Ce matériel a été commandé par les directions de la Santé et de l’Instruction publique du canton de Fribourg à l’association Reper, spécialisée dans la promotion de la santé et de la prévention. La démarche répond à une demande des établissements scolaires, souvent démunis face au cyberharcèlement. «Les enseignants souhaitaient disposer d’outils pour traiter de cette thématique, car, avec l’utilisation des médias numériques, la diffusion de textes, d’images et de films malveillants ou diffamatoires via téléphone mobile ou Internet a augmenté», explique la conseillère d’Etat Anne-Claude Demierre.

Les caractéristiques de ce mobbing? Une humiliation publique via les médias sociaux, perpétrée par un proche de la victime ou un auteur anonyme, le tout ne laissant pas de répit. Le phénomène rejoint celui du bouc émissaire du préau, mais les moqueries et les humiliations sont amplifiées par le porte-voix que constituent les réseaux sociaux. Elles ne cessent pas après l’école, et, inscrites sur un mur Facebook ou une messagerie, ne disparaissent pas.
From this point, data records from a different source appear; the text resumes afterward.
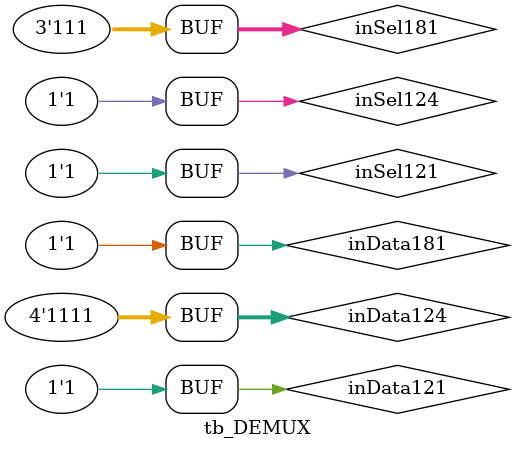
<source format=sv>

`timescale 1ns / 1ps
 
module tb_DEMUX();

parameter	CLK_PERIOD = 20 ; 

reg			inData181	;
reg	[2:0]	inSel181	;
reg	[7:0]	outData181	;

reg			inData121	;
reg			inSel121	;
reg	[1:0]	outData121	;

reg	[3:0]	inData124	;
reg			inSel124	;
reg	[7:0]	outData124	;


DEMUX181 u_demux181 (
	.inData			(inData181	), 
	.inSel			(inSel181	),
	.outData		(outData181	)
);

DEMUX124 u_demux124 (
	.inData			(inData124	), 
	.inSel			(inSel124	),
	.outData		(outData124	)
);

DEMUX121 u_demux121 (
	.inData			(inData121	), 
	.inSel			(inSel121	),
	.outData		(outData121	)
);

initial begin 
	inData181 = 1'b0;
	inSel181  = 3'b000;

	inData121 = 1'b0;
	inSel121  = 1'b0;

	inData124= 4'b0000;
	inSel124  = 1'b0;
end


always begin : SEL
	inSel181 = 3'b000; inSel121 = 1'b0; inSel124 = 1'b0;
	#CLK_PERIOD ; #CLK_PERIOD ; #CLK_PERIOD ; #CLK_PERIOD ;

	inSel181 = 3'b001; inSel121 = 1'b1; inSel124 = 1'b1;
	#CLK_PERIOD ; #CLK_PERIOD ; #CLK_PERIOD ; #CLK_PERIOD ;

	inSel181 = 3'b010; inSel121 = 1'b0; inSel124 = 1'b0;
	#CLK_PERIOD ; #CLK_PERIOD ; #CLK_PERIOD ; #CLK_PERIOD ;

	inSel181 = 3'b011; inSel121 = 1'b1; inSel124 = 1'b1;
	#CLK_PERIOD ; #CLK_PERIOD ; #CLK_PERIOD ; #CLK_PERIOD ;

	inSel181 = 3'b100; inSel121 = 1'b0; inSel124 = 1'b0;
	#CLK_PERIOD ; #CLK_PERIOD ; #CLK_PERIOD ; #CLK_PERIOD ;

	inSel181 = 3'b101; inSel121 = 1'b1; inSel124 = 1'b1;
	#CLK_PERIOD ; #CLK_PERIOD ; #CLK_PERIOD ; #CLK_PERIOD ;

	inSel181 = 3'b110; inSel121 = 1'b0; inSel124 = 1'b0;
	#CLK_PERIOD ; #CLK_PERIOD ; #CLK_PERIOD ; #CLK_PERIOD ;

	inSel181 = 3'b111; inSel121 = 1'b1; inSel124 = 1'b1;
	#CLK_PERIOD ; #CLK_PERIOD ; #CLK_PERIOD ; #CLK_PERIOD ;

end

always begin : DATA
	inData181 = 1'b0;
	inData121 = 1'b0;
	inData124 = 4'b0000;
	#CLK_PERIOD ;

	inData181 = 1'b1;
	inData121 = 1'b1;
	inData124 = 4'b0001;
	#CLK_PERIOD ;

	inData124 = 4'b0010;
	#CLK_PERIOD ;

	inData124 = 4'b0011;
	#CLK_PERIOD ;

	inData124 = 4'b0100;
	#CLK_PERIOD ;

	inData124 = 4'b0101;
	#CLK_PERIOD ;

	inData124 = 4'b0110;
	#CLK_PERIOD ;

	inData124 = 4'b0111;
	#CLK_PERIOD ;

	inData124 = 4'b1000;
	#CLK_PERIOD ;

	inData124 = 4'b1001;
	#CLK_PERIOD ;

	inData124 = 4'b1010;
	#CLK_PERIOD ;

	inData124 = 4'b1011;
	#CLK_PERIOD ;

	inData124 = 4'b1100;
	#CLK_PERIOD ;

	inData124 = 4'b1101;
	#CLK_PERIOD ;

	inData124 = 4'b1110;
	#CLK_PERIOD ;

	inData124 = 4'b1111;
	#CLK_PERIOD ;

end

endmodule


</source>
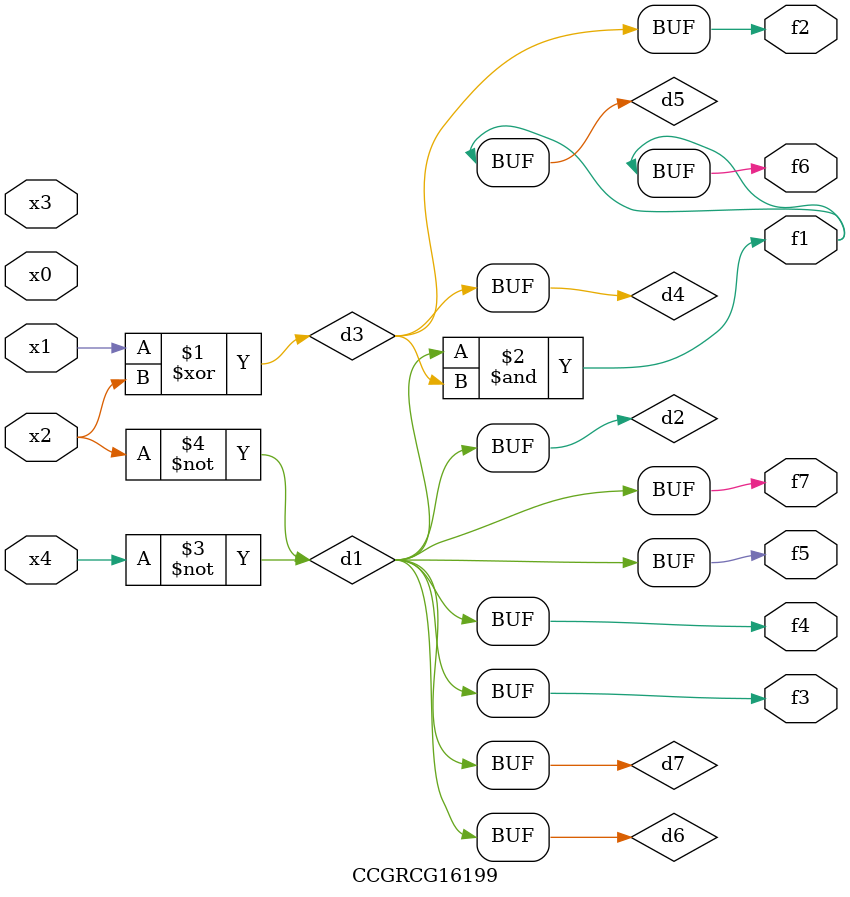
<source format=v>
module CCGRCG16199(
	input x0, x1, x2, x3, x4,
	output f1, f2, f3, f4, f5, f6, f7
);

	wire d1, d2, d3, d4, d5, d6, d7;

	not (d1, x4);
	not (d2, x2);
	xor (d3, x1, x2);
	buf (d4, d3);
	and (d5, d1, d3);
	buf (d6, d1, d2);
	buf (d7, d2);
	assign f1 = d5;
	assign f2 = d4;
	assign f3 = d7;
	assign f4 = d7;
	assign f5 = d7;
	assign f6 = d5;
	assign f7 = d7;
endmodule

</source>
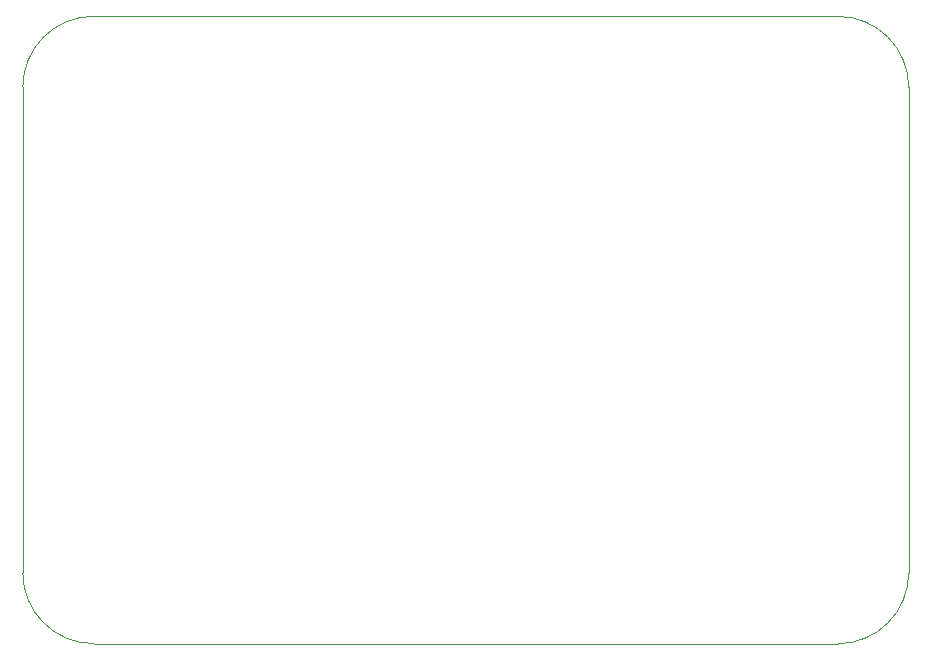
<source format=gm1>
G04 #@! TF.GenerationSoftware,KiCad,Pcbnew,7.0.2*
G04 #@! TF.CreationDate,2024-03-21T22:15:59-07:00*
G04 #@! TF.ProjectId,fuck-sao,6675636b-2d73-4616-9f2e-6b696361645f,rev?*
G04 #@! TF.SameCoordinates,Original*
G04 #@! TF.FileFunction,Profile,NP*
%FSLAX46Y46*%
G04 Gerber Fmt 4.6, Leading zero omitted, Abs format (unit mm)*
G04 Created by KiCad (PCBNEW 7.0.2) date 2024-03-21 22:15:59*
%MOMM*%
%LPD*%
G01*
G04 APERTURE LIST*
G04 #@! TA.AperFunction,Profile*
%ADD10C,0.100000*%
G04 #@! TD*
G04 APERTURE END LIST*
D10*
X132750000Y-95264700D02*
G75*
G03*
X138750000Y-89264718I0J6000000D01*
G01*
X69742641Y-95257359D02*
X132750000Y-95264718D01*
X132750000Y-42150000D02*
X69742641Y-42142641D01*
X63742641Y-48142641D02*
X63742641Y-89257359D01*
X63742641Y-89257359D02*
G75*
G03*
X69742641Y-95257359I5999999J-1D01*
G01*
X138750000Y-89264718D02*
X138750000Y-48150000D01*
X69742641Y-42142641D02*
G75*
G03*
X63742641Y-48142641I-1J-5999999D01*
G01*
X138750000Y-48150000D02*
G75*
G03*
X132750000Y-42150000I-6000000J0D01*
G01*
M02*

</source>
10 à 20% de jeunes peuvent être concernés par le cyberharcèlement

Le phénomène est difficile à quantifier. Selon l’enquête «James» sur l’utilisation des médias par les jeunes en 2014, 25% des filles et 21% des garçons ont répondu «oui» à la question: «Quelqu’un a-t-il voulu te régler ton compte sur Internet?» «Même s’il est parfois difficile de tracer une limite claire entre ce qui peut être considéré comme drôle et ce qui est ressenti comme offensant, 10 à 20% de jeunes peuvent être concernés par le cyberharcèlement», estime Anne-Claude Demierre.
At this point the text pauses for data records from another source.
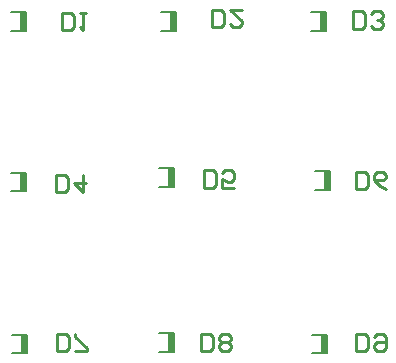
<source format=gbr>
%TF.GenerationSoftware,Altium Limited,Altium Designer,24.6.1 (21)*%
G04 Layer_Color=32896*
%FSLAX45Y45*%
%MOMM*%
%TF.SameCoordinates,480F301F-7D1D-4A69-AD55-030AC2FBA8A7*%
%TF.FilePolarity,Positive*%
%TF.FileFunction,Legend,Bot*%
%TF.Part,Single*%
G01*
G75*
%TA.AperFunction,NonConductor*%
%ADD22C,0.20000*%
%ADD23C,0.25400*%
%ADD24R,0.50800X1.58699*%
D22*
X6642100Y9028400D02*
X6769100D01*
X6642100Y9183400D02*
X6769100D01*
Y9028400D02*
Y9183400D01*
X6680200Y7682200D02*
X6807200D01*
X6680200Y7837200D02*
X6807200D01*
Y7682200D02*
Y7837200D01*
X5372100Y9028400D02*
X5499100D01*
X5372100Y9183400D02*
X5499100D01*
Y9028400D02*
Y9183400D01*
X4102100Y7669500D02*
X4229100D01*
X4102100Y7824500D02*
X4229100D01*
Y7669500D02*
Y7824500D01*
X5359400Y7707600D02*
X5486400D01*
X5359400Y7862600D02*
X5486400D01*
Y7707600D02*
Y7862600D01*
X5359400Y6310600D02*
X5486400D01*
X5359400Y6465600D02*
X5486400D01*
Y6310600D02*
Y6465600D01*
X4102100Y9028400D02*
X4229100D01*
X4102100Y9183400D02*
X4229100D01*
Y9028400D02*
Y9183400D01*
X4114800Y6297900D02*
X4241800D01*
X4114800Y6452900D02*
X4241800D01*
Y6297900D02*
Y6452900D01*
X6654800Y6297900D02*
X6781800D01*
X6654800Y6452900D02*
X6781800D01*
Y6297900D02*
Y6452900D01*
D23*
X6997741Y9042424D02*
Y9194775D01*
X7073917D01*
X7099308Y9169383D01*
Y9067816D01*
X7073917Y9042424D01*
X6997741D01*
X7150092Y9067816D02*
X7175484Y9042424D01*
X7226267D01*
X7251659Y9067816D01*
Y9093208D01*
X7226267Y9118599D01*
X7200875D01*
X7226267D01*
X7251659Y9143991D01*
Y9169383D01*
X7226267Y9194775D01*
X7175484D01*
X7150092Y9169383D01*
X7023141Y7683524D02*
Y7835875D01*
X7099317D01*
X7124708Y7810483D01*
Y7708916D01*
X7099317Y7683524D01*
X7023141D01*
X7277059D02*
X7226275Y7708916D01*
X7175492Y7759699D01*
Y7810483D01*
X7200884Y7835875D01*
X7251667D01*
X7277059Y7810483D01*
Y7785091D01*
X7251667Y7759699D01*
X7175492D01*
X5803941Y9055124D02*
Y9207475D01*
X5880117D01*
X5905508Y9182083D01*
Y9080516D01*
X5880117Y9055124D01*
X5803941D01*
X6057859Y9207475D02*
X5956292D01*
X6057859Y9105908D01*
Y9080516D01*
X6032467Y9055124D01*
X5981684D01*
X5956292Y9080516D01*
X4483141Y7658124D02*
Y7810475D01*
X4559317D01*
X4584708Y7785083D01*
Y7683516D01*
X4559317Y7658124D01*
X4483141D01*
X4711667Y7810475D02*
Y7658124D01*
X4635492Y7734299D01*
X4737059D01*
X5740441Y7696224D02*
Y7848575D01*
X5816617D01*
X5842008Y7823183D01*
Y7721616D01*
X5816617Y7696224D01*
X5740441D01*
X5994359D02*
X5892792D01*
Y7772399D01*
X5943575Y7747008D01*
X5968967D01*
X5994359Y7772399D01*
Y7823183D01*
X5968967Y7848575D01*
X5918184D01*
X5892792Y7823183D01*
X5715041Y6311924D02*
Y6464275D01*
X5791217D01*
X5816608Y6438883D01*
Y6337316D01*
X5791217Y6311924D01*
X5715041D01*
X5867392Y6337316D02*
X5892784Y6311924D01*
X5943567D01*
X5968959Y6337316D01*
Y6362708D01*
X5943567Y6388099D01*
X5968959Y6413491D01*
Y6438883D01*
X5943567Y6464275D01*
X5892784D01*
X5867392Y6438883D01*
Y6413491D01*
X5892784Y6388099D01*
X5867392Y6362708D01*
Y6337316D01*
X5892784Y6388099D02*
X5943567D01*
X4533933Y9029724D02*
Y9182075D01*
X4610108D01*
X4635500Y9156683D01*
Y9055116D01*
X4610108Y9029724D01*
X4533933D01*
X4686284Y9182075D02*
X4737067D01*
X4711676D01*
Y9029724D01*
X4686284Y9055116D01*
X4495841Y6311924D02*
Y6464275D01*
X4572017D01*
X4597408Y6438883D01*
Y6337316D01*
X4572017Y6311924D01*
X4495841D01*
X4648192D02*
X4749759D01*
Y6337316D01*
X4648192Y6438883D01*
Y6464275D01*
X7023141Y6311924D02*
Y6464275D01*
X7099317D01*
X7124708Y6438883D01*
Y6337316D01*
X7099317Y6311924D01*
X7023141D01*
X7175492Y6438883D02*
X7200884Y6464275D01*
X7251667D01*
X7277059Y6438883D01*
Y6337316D01*
X7251667Y6311924D01*
X7200884D01*
X7175492Y6337316D01*
Y6362708D01*
X7200884Y6388099D01*
X7277059D01*
D24*
X6743700Y9109050D02*
D03*
X6781800Y7762850D02*
D03*
X5473700Y9109050D02*
D03*
X4203700Y7750150D02*
D03*
X5461000Y7788250D02*
D03*
Y6391250D02*
D03*
X4203700Y9109050D02*
D03*
X4216400Y6378550D02*
D03*
X6756400D02*
D03*
%TF.MD5,a8821cd10528b39037fb3214401e3fe6*%
M02*

</source>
Pour Michel Bussard, conseiller pédagogique à l’Instruction publique fribourgeoise, «chaque cas doit être pris au sérieux». «Les mises à l’écart, l’isolement, les moqueries, les vexations, les injures, les photos modifiées: chaque situation est grave et fait des dégâts. Les victimes ont un sentiment de honte, elles perdent confiance en elles et les auteurs n’en ont pas forcément conscience. On le sait maintenant: il ne faut pas seulement aider les victimes, mais également travailler avec les harceleurs et les témoins, qui ont peur de parler et de s’opposer à l’agresseur par peur des représailles.» Aujourd’hui, Fribourg fait œuvre de pionnier avec son programme de prévention. Conçu en français et en allemand, il intéresse déjà plusieurs autres cantons.

La Suisse n’a pas connu de situations aussi médiatisées que d’autres pays, comme le Canada: en 2012, l’histoire d’Amanda Todd, une jeune fille qui s’est donné la mort après avoir décrit son calvaire sur YouTube, par une suite de petits billets, avait fait le tour des réseaux sociaux. En France, le Ministère de l’éducation nationale a décrété, chaque 5 novembre, une journée de lutte contre le harcèlement à l’école.

Certaines histoires finissent bien. Dans l’Hexagone, Marie Lopez, alias Enjoy Phoenix, est devenue le symbole des jeunes qui reprennent confiance en eux. Harcelée des mois durant, sur Internet notamment, la jeune fille est aujourd’hui une star du conseil beauté sur YouTube. A côté de cela, elle fait de la prévention du harcèlement l’un de ses combats.